* **Goal of the exercise**:
Substitute "reading group" for "bookclub" throughout the items and write all their lines out again with nothing else altered. Omit the pictures.

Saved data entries
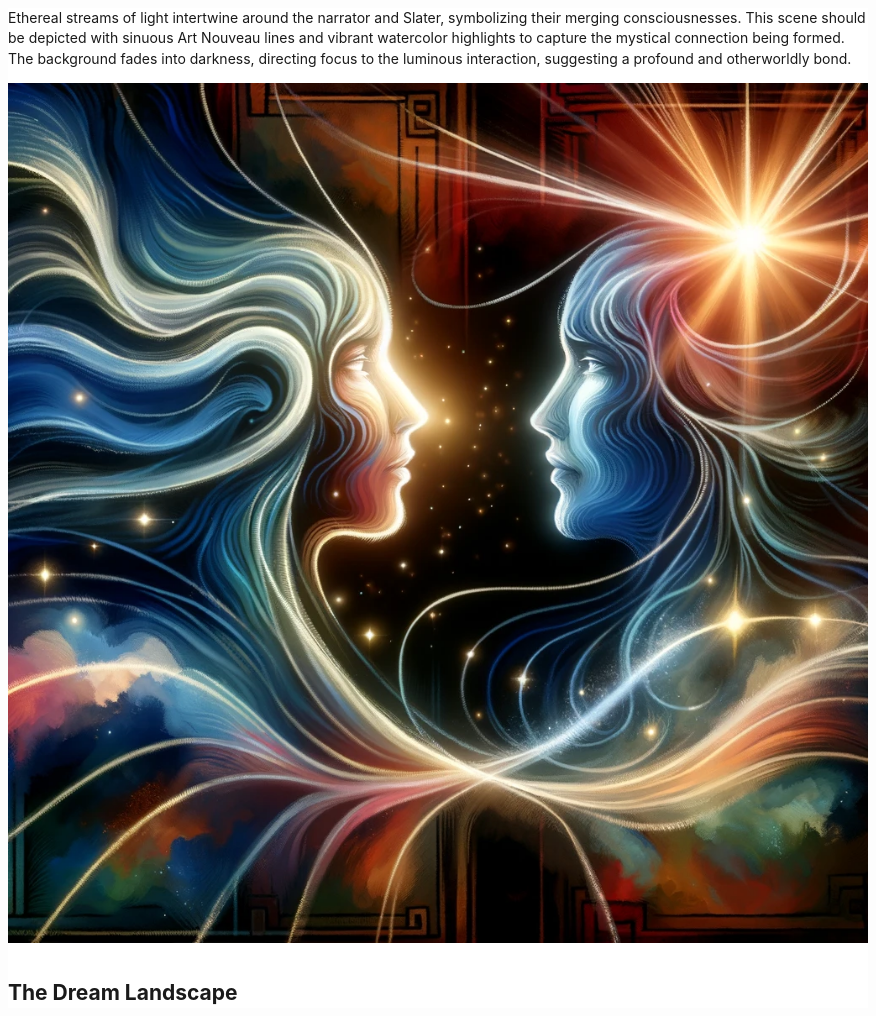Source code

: Ethereal streams of light intertwine around the narrator and Slater, symbolizing their merging consciousnesses. This scene should be depicted with sinuous Art Nouveau lines and vibrant watercolor highlights to capture the mystical connection being formed. The background fades into darkness, directing focus to the luminous interaction, suggesting a profound and otherworldly bond.

![scene](scene5a.webp)

## The Dream Landscape
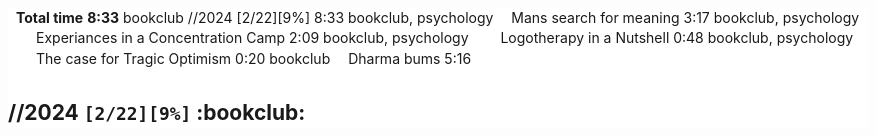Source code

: <tbody>
<tr>
<td class="org-left">&#xa0;</td>
<td class="org-left"><b>Total time</b></td>
<td class="org-right"><b>8:33</b></td>
</tr>
</tbody>

<tbody>
<tr>
<td class="org-left">bookclub</td>
<td class="org-left">//2024 [2/22][9%]</td>
<td class="org-right">8:33</td>
</tr>


<tr>
<td class="org-left">bookclub, psychology</td>
<td class="org-left">&ensp;&ensp;Mans search for meaning</td>
<td class="org-right">3:17</td>
</tr>


<tr>
<td class="org-left">bookclub, psychology</td>
<td class="org-left">&ensp;&ensp;&ensp;&ensp;Experiances in a Concentration Camp</td>
<td class="org-right">2:09</td>
</tr>


<tr>
<td class="org-left">bookclub, psychology</td>
<td class="org-left">&ensp;&ensp;&ensp;&ensp;Logotherapy in a Nutshell</td>
<td class="org-right">0:48</td>
</tr>


<tr>
<td class="org-left">bookclub, psychology</td>
<td class="org-left">&ensp;&ensp;&ensp;&ensp;The case for Tragic Optimism</td>
<td class="org-right">0:20</td>
</tr>


<tr>
<td class="org-left">bookclub</td>
<td class="org-left">&ensp;&ensp;Dharma bums</td>
<td class="org-right">5:16</td>
</tr>
</tbody>
</table>


<a id="org859e7b7"></a>

## //2024 <code>[2/22]</code><code>[9%]</code>     :bookclub:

* **Completed task**:
Source code

: Ethereal streams of light intertwine around the narrator and Slater, symbolizing their merging consciousnesses. This scene should be depicted with sinuous Art Nouveau lines and vibrant watercolor highlights to capture the mystical connection being formed. The background fades into darkness, directing focus to the luminous interaction, suggesting a profound and otherworldly bond.

![scene](scene5a.webp)

## The Dream Landscape
Source code

: <tbody>
<tr>
<td class="org-left">&#xa0;</td>
<td class="org-left"><b>Total time</b></td>
<td class="org-right"><b>8:33</b></td>
</tr>
</tbody>

<tbody>
<tr>
<td class="org-left">reading group</td>
<td class="org-left">//2024 [2/22][9%]</td>
<td class="org-right">8:33</td>
</tr>


<tr>
<td class="org-left">reading group, psychology</td>
<td class="org-left">&ensp;&ensp;Mans search for meaning</td>
<td class="org-right">3:17</td>
</tr>


<tr>
<td class="org-left">reading group, psychology</td>
<td class="org-left">&ensp;&ensp;&ensp;&ensp;Experiances in a Concentration Camp</td>
<td class="org-right">2:09</td>
</tr>


<tr>
<td class="org-left">reading group, psychology</td>
<td class="org-left">&ensp;&ensp;&ensp;&ensp;Logotherapy in a Nutshell</td>
<td class="org-right">0:48</td>
</tr>


<tr>
<td class="org-left">reading group, psychology</td>
<td class="org-left">&ensp;&ensp;&ensp;&ensp;The case for Tragic Optimism</td>
<td class="org-right">0:20</td>
</tr>


<tr>
<td class="org-left">reading group</td>
<td class="org-left">&ensp;&ensp;Dharma bums</td>
<td class="org-right">5:16</td>
</tr>
</tbody>
</table>


<a id="org859e7b7"></a>

## //2024 <code>[2/22]</code><code>[9%]</code>     :reading group:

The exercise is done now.